Amazon’s cloud computing division has announced new security products and features that it hopes will simplify and enhance security for its customers of any scale.
In his keynote at AWS re:Inforce 2023, Amazon Web Services CISO CJ Moses outlined the problems many businesses face with cloud security, as the threat landscape expands thanks to shifting tactics of criminals and the meteoric rise of generative AI.
Some new launches are in preview, whilst others are now generally available, with the overall thrust being the centralization of security and IAM protocols to make it easier for cloud users to maintain and strengthen their security posture.
Moses began by stating the need for strong security both of the cloud itself and within it.
He also outlined a threat detection algorithm used by AWS, that if you can determine how cyberattacks are carried out and the motivations behind them, you can then work out who carried them out – a methodology Moses reappropriated from his days as the Assistant Section Chief for the FBI.
He also believes that the vast amounts of data AWS has collected over the years relating to security incidents from its customers serves as intelligence for the company to develop better security solutions. As he put it, scale breeds intelligence, which leads to better security.
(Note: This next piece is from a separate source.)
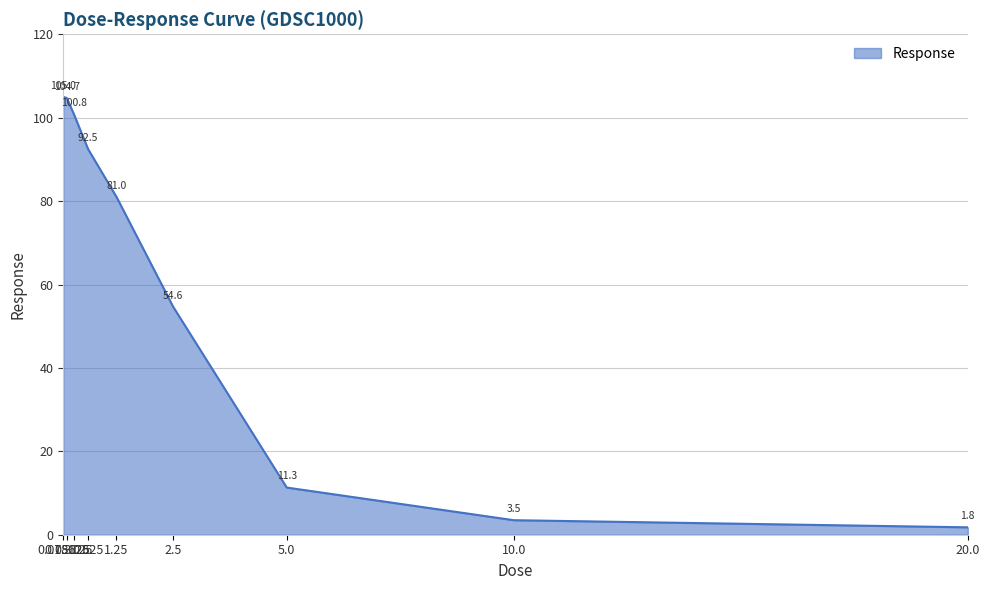

Rank the categories by value from highest to lowest.

0.078125, 0.15625, 0.3125, 0.625, 1.25, 2.5, 5.0, 10.0, 20.0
He also claimed that 3TB of data is analyzed every minute by AWS, which also shares its intelligence with hosting providers and domain registrars in an effort to make the internet in general a safer place, so he claims.
The company’s recently released AWS Security Lake is one of the core components available to its customers, which centralizes security data management and includes automated processes to lift the burden of manual threat detection.
Of course, no keynote today is complete without a reference to the emerging generative AI revolution. To that end, Moses talked about AWS’ commitment to investing in Large Language Models to harness their crime-fighting powers.
Although he didn’t delve into the technical details of the models used, Moses did say that although threat actors have been making use of generative AI tools to launch more effective attacks, their powers can equally be harnessed in the good fight against them.
One of the new AI tools which has now launched in public preview is Amazon CodeGuru Security, a static application security testing (SAST) that makes use of Machine Learning (ML) to find vulnerabilities and flaws in code written by developers. It is claimed to have a low false positive rate, and can find issues ranging from log injection to resource leaks.
Becky Weiss also took the stage to discuss new features addressing the challenges associated with authorization. One of these is Cedar, a new open-source language for writing and enforcing authorization policies.
Also new is Amazon Verified Permissions, which is now generally available and can centrally manage permissions. It is scalable and allows for fine-grained authorization, with policy-based access controls that can be implemented using the aforementioned Cedar.
Amazon Guard also has three new expansions: threat detection for Amazon Aurora, EKS runtime monitoring, and increased coverage to support Lambda functions. Code scanning with Lambda is now generally available too, giving developers the ability to scan for flaws in their own code, which Weiss claimed has a high true positive rate.